A microbiologist who has been investigating the source of Covid-19 in Wuhan says there has been “a lot of openness” from Chinese authorities.

Australian microbiologist Professor Dominic Dwyer was one of 10 people sent to Wuhan in February by the World Health Organization (WHO) to understand the origins of the SARS-Cov2 virus, which causes Covid-19.

Despite global concerns China would be unwilling to engage in a proper investigation into the source of the outbreak, Dwyer disagrees, saying there “was a lot of openness” from officials.

“I think in general, the information we got was extremely helpful,” he told Jack Tame on Q+A.

“Now, of course, there could be stuff that's hidden. But, no one would know that necessarily, of course."

However, in an unusual move, authorities only provided a summary of what had happened in the early days of the outbreak, rather than patient-by-patient data which could be expected in New Zealand.

While the research team was eventually given raw data, the two week trip was not long enough to go through it properly.

“I think that there'll be ongoing work to further explore some of this raw data, and that hopefully will allay the anxieties of people who think things were deliberately hidden, which I don't think there were.”

Theories regarding the source of coronavirus have been swirling ever since the outbreak, including the possibility of a leak from the Wuhan Institute of Virology laboratory.

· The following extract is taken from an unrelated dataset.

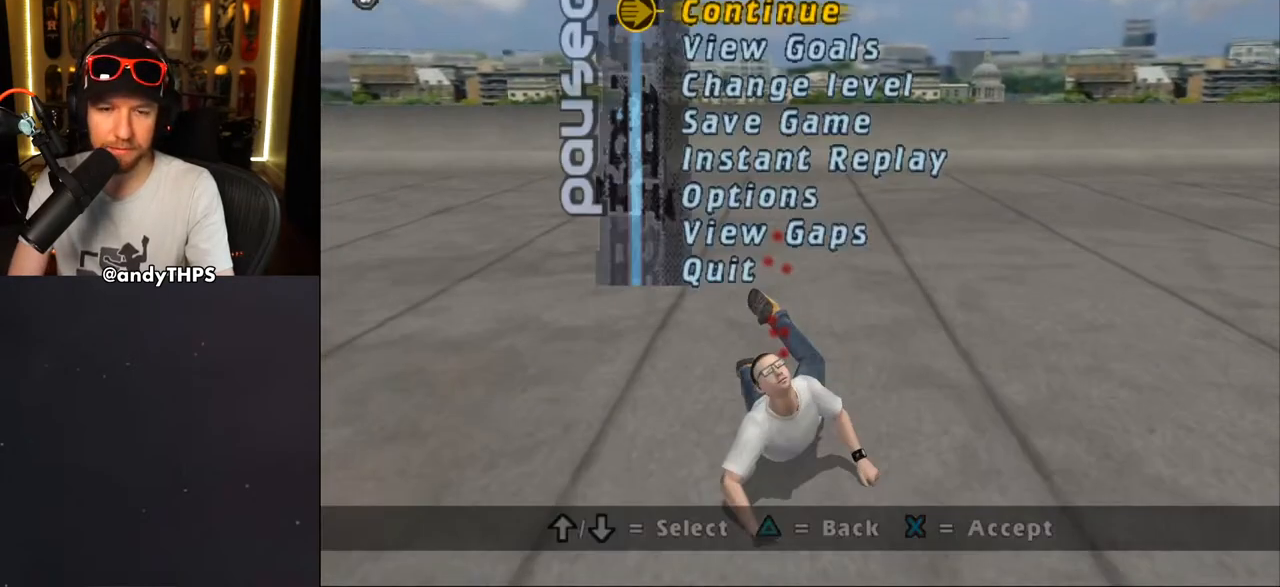
{"buttons": [], "left_stick": "center", "right_stick": "center", "events": [[83, "DPAD_UP", "down"], [117, "right_stick", "center"], [150, "DPAD_UP", "up"], [217, "DPAD_UP", "down"], [283, "DPAD_UP", "up"]]}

“Some of those ideas made common sense and some of those ideas have been driven by politics around the world,” Dwyer said.

While the laboratory leak was “extremely unlikely”, the University of Sydney professor said bats have likely played a role.

“… the source is probably in bats because they carry a lot of these sorts of viruses, and then it's gone from the bats into some sort of intermediate animal, whether that's a pangolin or some other wildlife, we're not sure, and then from that into humans.

"And then it's human behaviour, of course, that then spreads the virus around.

“We know that somewhere out there is the parent virus… it’s just that no one’s found it yet.”